[Document layout detection data]
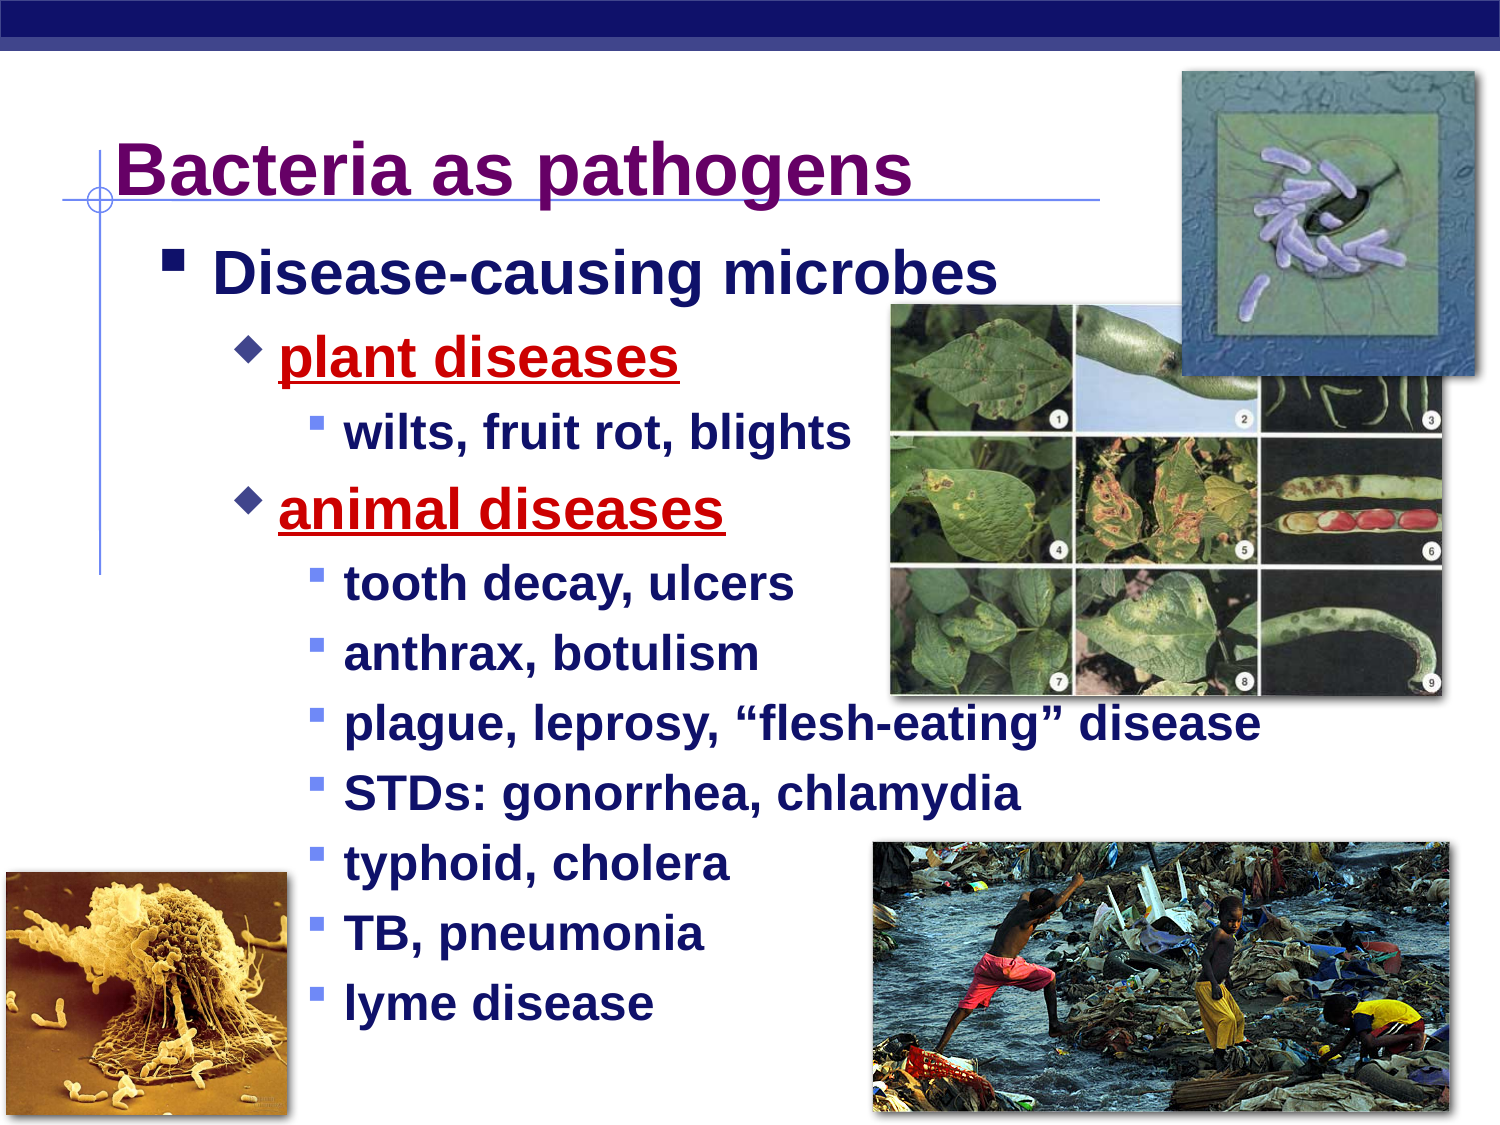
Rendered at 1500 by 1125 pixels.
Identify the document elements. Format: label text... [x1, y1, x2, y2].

picture [890, 70, 1475, 696]
title Bacteria as pathogens [99, 112, 1176, 238]
picture [6, 872, 287, 1116]
list Disease-causing microbes plant diseases wilts, fruit rot, blights animal diseases tooth decay, ulcers anthrax, botulism plague, leprosy, “flesh-eating” disease STDs: gonorrhea, chlamydia typhoid, cholera TB, pneumonia lyme disease [140, 224, 1344, 1125]
picture [872, 841, 1451, 1112]
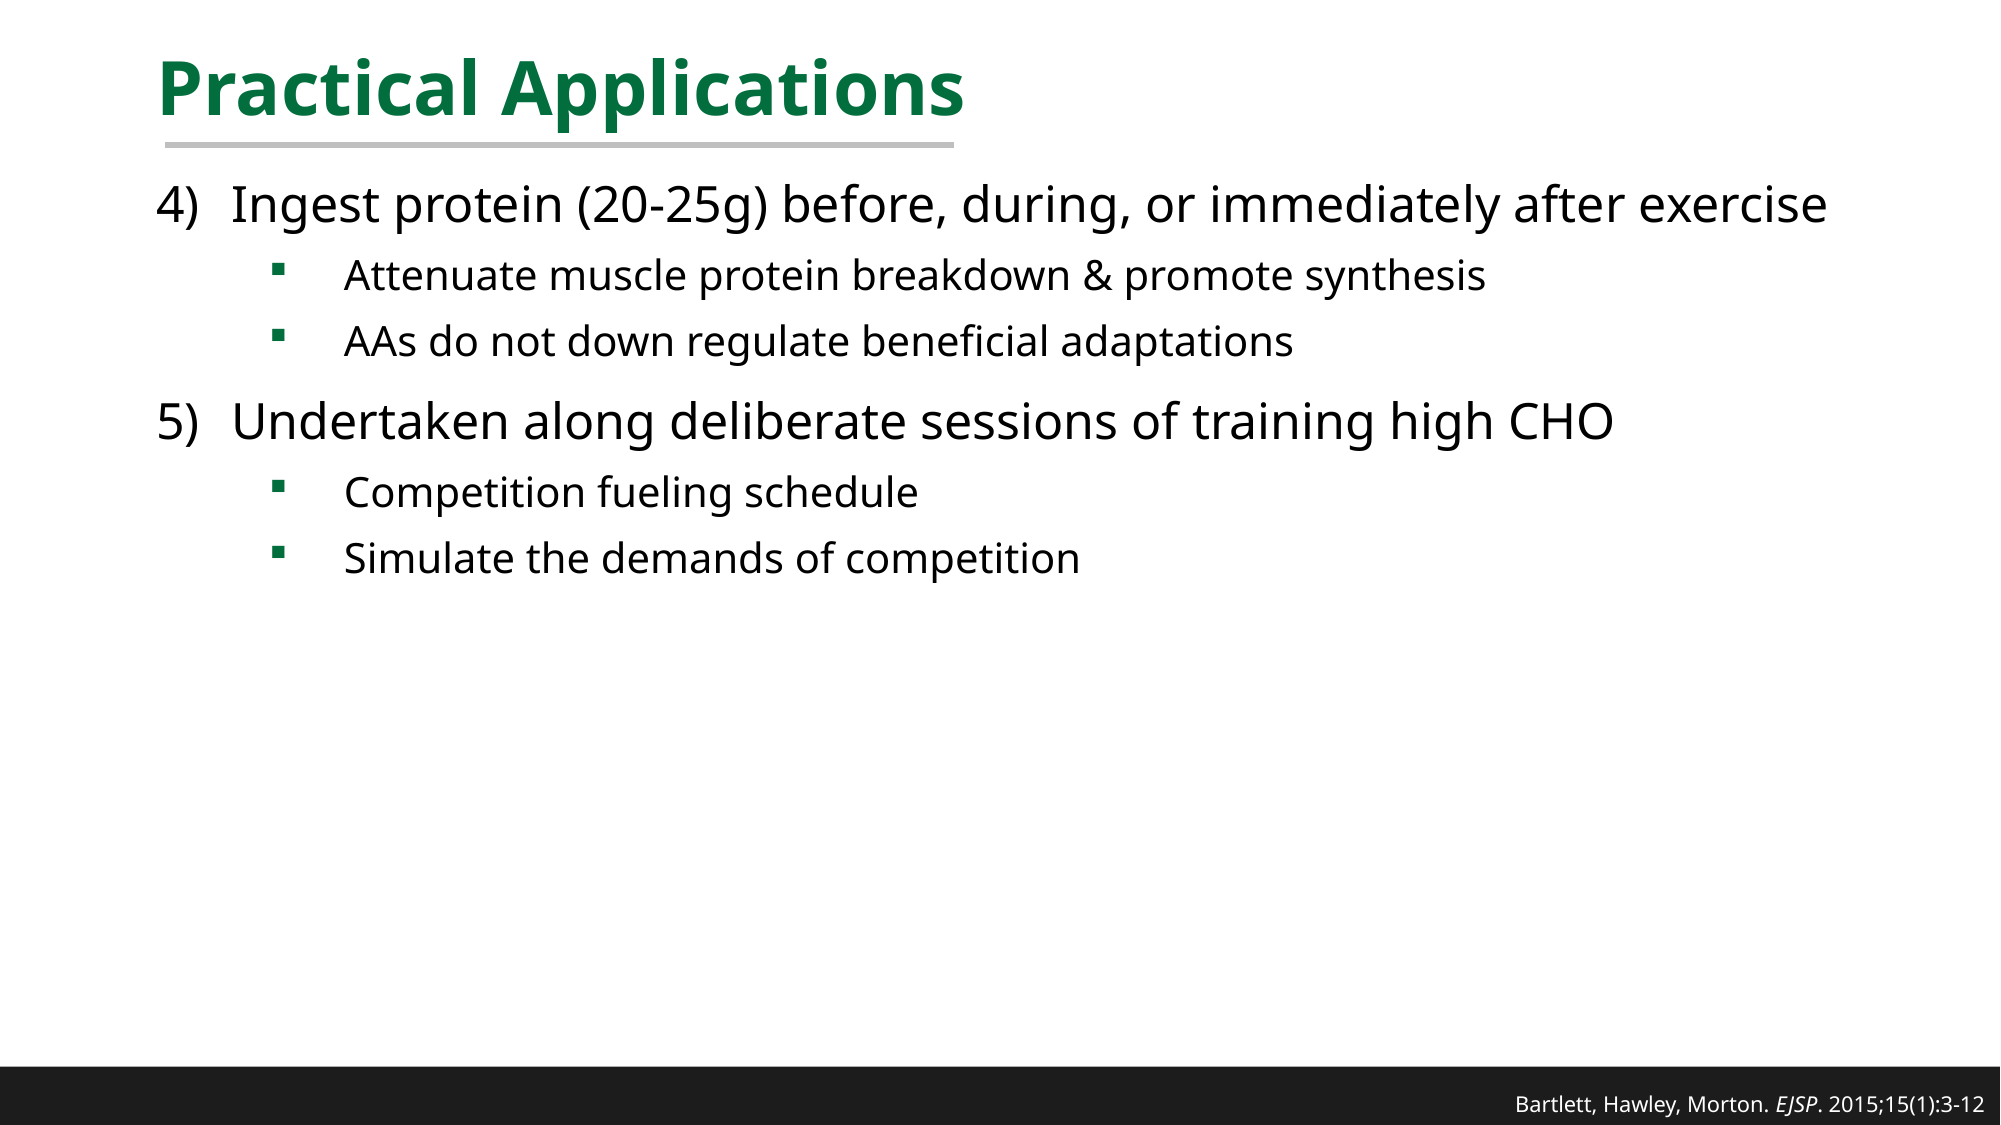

▸ PROMPT: Nothing but the records themselves, exact and complete, should be returned; leave the pictures out.

▸ EXERCISE SOLUTION:
Rendered at 1500 by 1125 pixels.
Identify the document elements. Format: label text... [x1, y1, x2, y2].

picture [890, 70, 1475, 696]
title Bacteria as pathogens [99, 112, 1176, 238]
picture [6, 872, 287, 1116]
list Disease-causing microbes plant diseases wilts, fruit rot, blights animal diseases tooth decay, ulcers anthrax, botulism plague, leprosy, “flesh-eating” disease STDs: gonorrhea, chlamydia typhoid, cholera TB, pneumonia lyme disease [140, 224, 1344, 1125]
picture [872, 841, 1451, 1112]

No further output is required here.